A computer forensics expert testified in the U.S. Northern District of California trade secret lawsuit filed by Waymo against Uber. These experts investigate different types of digital data found on computers or other electronic devices in order to locate and identify different forms of evidence. In the Waymo case, the computer forensics expert analyzed the theft of trade secrets. Waymo (previously named the Google self-driving car project) charged former Uber CEO Travis Kalanick and ex-Google engineer Anthony Levandowski with taking LIDAR laser sensor technology. The expert testified that Levandowski copied Google’s self-driving vehicle technology from his personal laptop to external devices before he left the company. He then formed a startup which was purchased by Uber. The March 3, 2017 amended complaint charged UBER TECHNOLOGIES, INC.; OTTOMOTTO LLC; and OTTO TRUCKING LLC, with 1. VIOLATION OF DEFEND TRADE SECRETS ACT, 2. VIOLATION OF CALIFORNIA UNIFORM TRADE SECRET ACT, 3. PATENT INFRINGEMENT and 4. VIOLATION OF CAL. BUS & PROF. CODE SECTION 17200.
Waymo has uncovered evidence that Anthony Levandowski, a former manager in Waymo’s self-driving car project – now leading the same effort for Uber – downloaded more than 14,000 highly confidential and proprietary files shortly before his resignation. The 14,000 files included a wide range of highly confidential files, including Waymo’s LiDAR circuit board designs. Mr. Levandowski took extraordinary efforts to raid Waymo’s design server and then conceal his activities…

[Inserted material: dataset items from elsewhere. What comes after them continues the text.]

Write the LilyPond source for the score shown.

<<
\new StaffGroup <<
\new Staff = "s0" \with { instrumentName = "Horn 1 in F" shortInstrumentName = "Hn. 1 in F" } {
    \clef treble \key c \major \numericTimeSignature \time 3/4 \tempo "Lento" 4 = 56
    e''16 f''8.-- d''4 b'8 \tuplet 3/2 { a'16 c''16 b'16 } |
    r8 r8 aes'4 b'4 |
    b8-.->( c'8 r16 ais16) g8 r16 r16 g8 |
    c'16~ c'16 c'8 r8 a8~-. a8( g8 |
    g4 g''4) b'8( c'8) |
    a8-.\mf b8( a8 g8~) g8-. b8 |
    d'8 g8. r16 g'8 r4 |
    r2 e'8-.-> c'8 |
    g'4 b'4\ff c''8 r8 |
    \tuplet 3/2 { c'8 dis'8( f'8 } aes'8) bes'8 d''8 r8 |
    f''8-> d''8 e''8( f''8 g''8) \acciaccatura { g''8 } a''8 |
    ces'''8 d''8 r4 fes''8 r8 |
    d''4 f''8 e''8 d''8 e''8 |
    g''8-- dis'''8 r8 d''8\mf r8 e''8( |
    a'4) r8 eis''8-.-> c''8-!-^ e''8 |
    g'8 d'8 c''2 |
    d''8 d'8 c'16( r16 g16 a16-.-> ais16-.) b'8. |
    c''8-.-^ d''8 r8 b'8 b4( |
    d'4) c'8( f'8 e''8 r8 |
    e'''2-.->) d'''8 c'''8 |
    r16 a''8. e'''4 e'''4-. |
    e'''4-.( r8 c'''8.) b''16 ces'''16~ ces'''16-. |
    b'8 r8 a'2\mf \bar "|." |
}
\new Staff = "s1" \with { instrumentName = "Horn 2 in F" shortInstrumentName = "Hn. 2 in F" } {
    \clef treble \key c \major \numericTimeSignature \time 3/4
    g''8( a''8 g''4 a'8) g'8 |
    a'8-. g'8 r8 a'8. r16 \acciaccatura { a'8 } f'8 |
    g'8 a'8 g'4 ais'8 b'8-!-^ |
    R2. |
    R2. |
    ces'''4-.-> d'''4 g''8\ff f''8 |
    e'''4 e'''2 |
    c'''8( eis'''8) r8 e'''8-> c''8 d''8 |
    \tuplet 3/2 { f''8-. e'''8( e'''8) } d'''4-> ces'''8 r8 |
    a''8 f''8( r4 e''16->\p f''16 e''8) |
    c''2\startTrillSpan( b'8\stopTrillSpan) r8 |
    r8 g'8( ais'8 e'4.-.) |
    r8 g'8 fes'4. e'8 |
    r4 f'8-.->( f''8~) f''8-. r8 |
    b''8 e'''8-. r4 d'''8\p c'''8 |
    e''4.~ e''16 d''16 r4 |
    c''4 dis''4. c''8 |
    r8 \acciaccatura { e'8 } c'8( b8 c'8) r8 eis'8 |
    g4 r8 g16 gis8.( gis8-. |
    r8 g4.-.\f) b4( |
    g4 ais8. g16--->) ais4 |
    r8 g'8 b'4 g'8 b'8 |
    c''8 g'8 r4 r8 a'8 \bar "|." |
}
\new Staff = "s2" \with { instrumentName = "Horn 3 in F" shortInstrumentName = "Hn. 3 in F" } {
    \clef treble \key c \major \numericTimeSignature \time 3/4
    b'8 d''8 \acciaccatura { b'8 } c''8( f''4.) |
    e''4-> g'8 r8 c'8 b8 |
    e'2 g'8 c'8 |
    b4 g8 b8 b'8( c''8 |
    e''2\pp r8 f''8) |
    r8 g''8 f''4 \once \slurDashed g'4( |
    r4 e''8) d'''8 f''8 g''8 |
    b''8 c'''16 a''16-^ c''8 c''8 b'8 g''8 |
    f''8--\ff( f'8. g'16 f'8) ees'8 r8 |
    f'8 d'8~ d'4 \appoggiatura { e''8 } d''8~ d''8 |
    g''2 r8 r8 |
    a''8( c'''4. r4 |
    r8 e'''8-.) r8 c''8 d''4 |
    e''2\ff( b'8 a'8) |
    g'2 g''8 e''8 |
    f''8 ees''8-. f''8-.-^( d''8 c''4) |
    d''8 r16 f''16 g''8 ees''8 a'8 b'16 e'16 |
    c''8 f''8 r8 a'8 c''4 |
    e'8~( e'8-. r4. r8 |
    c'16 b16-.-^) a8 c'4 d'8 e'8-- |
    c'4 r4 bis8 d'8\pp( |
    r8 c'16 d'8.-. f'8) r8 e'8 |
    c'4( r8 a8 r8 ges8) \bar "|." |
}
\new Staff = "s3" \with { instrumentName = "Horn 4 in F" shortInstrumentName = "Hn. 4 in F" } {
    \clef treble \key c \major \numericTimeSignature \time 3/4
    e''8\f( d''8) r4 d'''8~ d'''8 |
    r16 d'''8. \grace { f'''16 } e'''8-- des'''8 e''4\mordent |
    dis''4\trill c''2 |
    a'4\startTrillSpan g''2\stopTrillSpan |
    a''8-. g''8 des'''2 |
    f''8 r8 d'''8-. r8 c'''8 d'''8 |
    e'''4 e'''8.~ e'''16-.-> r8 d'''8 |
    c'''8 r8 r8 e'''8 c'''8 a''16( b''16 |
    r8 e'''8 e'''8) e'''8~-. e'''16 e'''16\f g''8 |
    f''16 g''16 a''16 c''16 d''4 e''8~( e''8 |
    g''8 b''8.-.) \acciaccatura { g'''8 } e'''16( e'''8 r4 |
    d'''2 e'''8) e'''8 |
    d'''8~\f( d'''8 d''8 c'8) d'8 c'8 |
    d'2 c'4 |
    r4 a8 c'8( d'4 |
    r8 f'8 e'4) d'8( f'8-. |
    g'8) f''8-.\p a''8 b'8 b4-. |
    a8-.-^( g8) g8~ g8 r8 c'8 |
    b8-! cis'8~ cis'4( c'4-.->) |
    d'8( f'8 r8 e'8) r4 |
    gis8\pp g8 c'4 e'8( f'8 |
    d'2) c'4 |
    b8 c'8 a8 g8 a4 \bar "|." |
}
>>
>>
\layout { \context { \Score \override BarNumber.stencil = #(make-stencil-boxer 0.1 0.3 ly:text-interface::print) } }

A number of Waymo employees subsequently also left to join Anthony Levandowski’s new business, downloading additional Waymo trade secrets in the days and hours prior to their departure. These secrets included confidential supplier lists, manufacturing details and statements of work with highly technical information, all of which reflected the results of Waymo’s months-long, resource-intensive research into suppliers for highly specialized LiDAR sensor components.
Waymo accepted a settlement offer from Uber that included stock valued at $245M as well as an agreement ensuring that the company’s technology will not be used in Uber’s self-driving vehicles. In what has been called the first big legal battle of the self-driving car era, the computer forensics expert’s analysis and testimony on computer system records was critical.